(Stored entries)
== Segment start ==
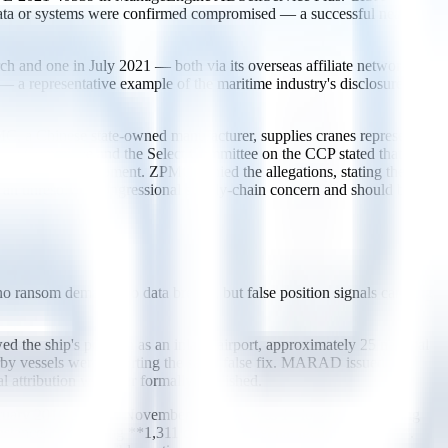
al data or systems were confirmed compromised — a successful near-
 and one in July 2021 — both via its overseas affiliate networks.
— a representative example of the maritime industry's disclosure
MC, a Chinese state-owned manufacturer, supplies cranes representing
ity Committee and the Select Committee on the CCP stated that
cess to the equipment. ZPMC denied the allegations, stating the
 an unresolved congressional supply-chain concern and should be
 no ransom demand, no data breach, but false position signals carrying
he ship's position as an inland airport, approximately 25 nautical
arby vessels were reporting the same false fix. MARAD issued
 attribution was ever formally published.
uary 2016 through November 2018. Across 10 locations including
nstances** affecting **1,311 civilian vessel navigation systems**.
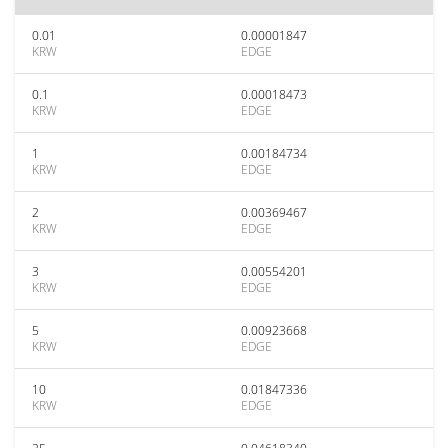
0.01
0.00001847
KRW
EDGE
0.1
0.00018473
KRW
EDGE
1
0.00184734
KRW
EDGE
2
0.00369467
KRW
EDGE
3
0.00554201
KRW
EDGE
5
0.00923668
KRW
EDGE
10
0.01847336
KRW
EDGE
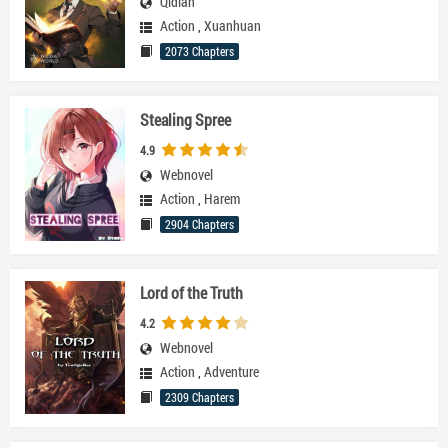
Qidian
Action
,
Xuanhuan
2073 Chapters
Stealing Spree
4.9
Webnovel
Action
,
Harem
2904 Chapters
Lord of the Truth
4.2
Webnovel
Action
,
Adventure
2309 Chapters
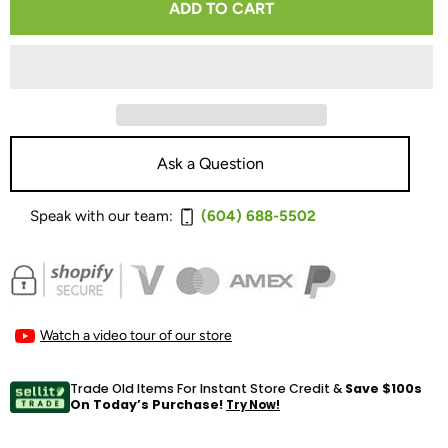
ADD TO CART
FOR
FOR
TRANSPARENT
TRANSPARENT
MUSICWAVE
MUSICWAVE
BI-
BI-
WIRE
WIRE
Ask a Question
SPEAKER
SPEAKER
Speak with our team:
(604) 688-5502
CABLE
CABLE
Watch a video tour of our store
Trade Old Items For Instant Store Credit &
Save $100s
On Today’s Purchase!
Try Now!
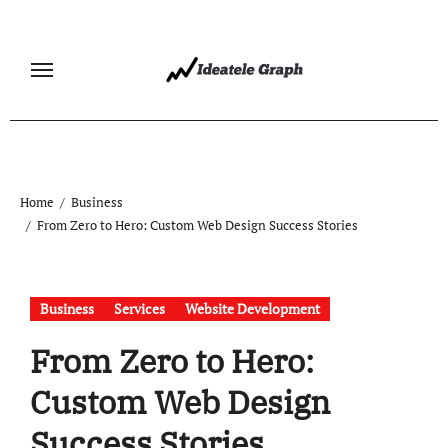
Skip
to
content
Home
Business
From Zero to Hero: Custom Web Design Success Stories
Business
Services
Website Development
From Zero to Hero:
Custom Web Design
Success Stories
== Segment end ==
## AIM OF THE EXERCISE
For this exercise, transcribe the entries verbatim and skip all pictures.

## TASK ANSWER
al data or systems were confirmed compromised — a successful near-
 and one in July 2021 — both via its overseas affiliate networks.
— a representative example of the maritime industry's disclosure
MC, a Chinese state-owned manufacturer, supplies cranes representing
ity Committee and the Select Committee on the CCP stated that
cess to the equipment. ZPMC denied the allegations, stating the
 an unresolved congressional supply-chain concern and should be
 no ransom demand, no data breach, but false position signals carrying
he ship's position as an inland airport, approximately 25 nautical
arby vessels were reporting the same false fix. MARAD issued
 attribution was ever formally published.
uary 2016 through November 2018. Across 10 locations including
nstances** affecting **1,311 civilian vessel navigation systems**.
0.01
0.00001847
KRW
EDGE
0.1
0.00018473
KRW
EDGE
1
0.00184734
KRW
EDGE
2
0.00369467
KRW
EDGE
3
0.00554201
KRW
EDGE
5
0.00923668
KRW
EDGE
10
0.01847336
KRW
EDGE
Qidian
Action
,
Xuanhuan
2073 Chapters
Stealing Spree
4.9
Webnovel
Action
,
Harem
2904 Chapters
Lord of the Truth
4.2
Webnovel
Action
,
Adventure
2309 Chapters
ADD TO CART
FOR
FOR
TRANSPARENT
TRANSPARENT
MUSICWAVE
MUSICWAVE
BI-
BI-
WIRE
WIRE
Ask a Question
SPEAKER
SPEAKER
Speak with our team:
(604) 688-5502
CABLE
CABLE
Watch a video tour of our store
Trade Old Items For Instant Store Credit &
Save $100s
On Today’s Purchase!
Try Now!
Skip
to
content
Home
Business
From Zero to Hero: Custom Web Design Success Stories
Business
Services
Website Development
From Zero to Hero:
Custom Web Design
Success Stories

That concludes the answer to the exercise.